Шрифт:
Интервал:
Закладка:
Однажды бродя по лесу, я встретил коргозерского старика. Он был мал, худ и с невероятно тонким, почти клинообразным лицом. К моему удивлению, дедок спросил, далеко ли до Падчевар, и пожаловался на то, что совершенно не узнает дороги. Мы разговорились. Оказалось, что он лет двадцать никуда из своей деревни не выходил, а теперь ему потребовалось в сельсовет. Мне хотелось поговорить подольше, но старик торопился засветло вернуться и пошел, что-то бормоча на ходу. Я глядел ему вслед и думал о том, что за эти двадцать лет переменилась не только дорога, но и столько других вещей, сколько не меняется в иные времена за целую человеческую жизнь. Даже сельсовета, куда он направлялся, больше не было – но все это прошло мимо него – сухонького, седенького, похожего на лесовичка человека. Я ничего не знал о его судьбе. Наверное она была нелегкой, как и у всех жителей этой земли. Но в отличие от деда Васи Малахова и от Василия Белова он казался совершенно примиренным со всем. У него было озеро, лес, болото и свой огород, который его кормил, и этого было совершенно довольно.
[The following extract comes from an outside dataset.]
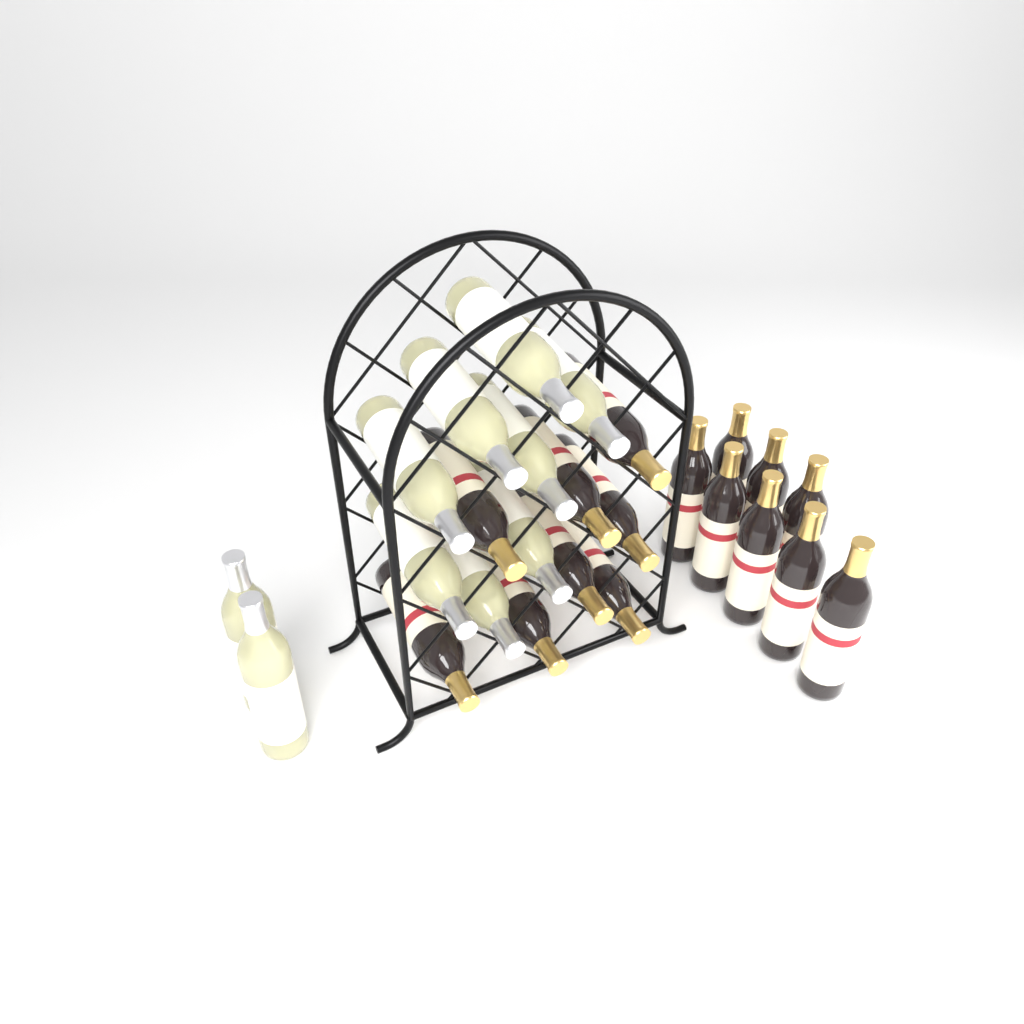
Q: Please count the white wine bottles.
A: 10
На коргозерах вообще лежал отпечаток примиренности и доверчивости. Как-то ранней осенью я встретил в лесу еще одного жителя загадочной деревни. Он приветливо со мной поздоровался, угостил сигаретой и объяснил, как лучше пройти к озеру. И ни настороженности, ни подозрительности в его глазах и голосе не было. Просто встретились два человека в глухом лесу, учтиво потолковали и разошлись каждый в свою сторону, как будто был конец не двадцатого, а девятнадцатого века и нет нужды бояться незнакомца.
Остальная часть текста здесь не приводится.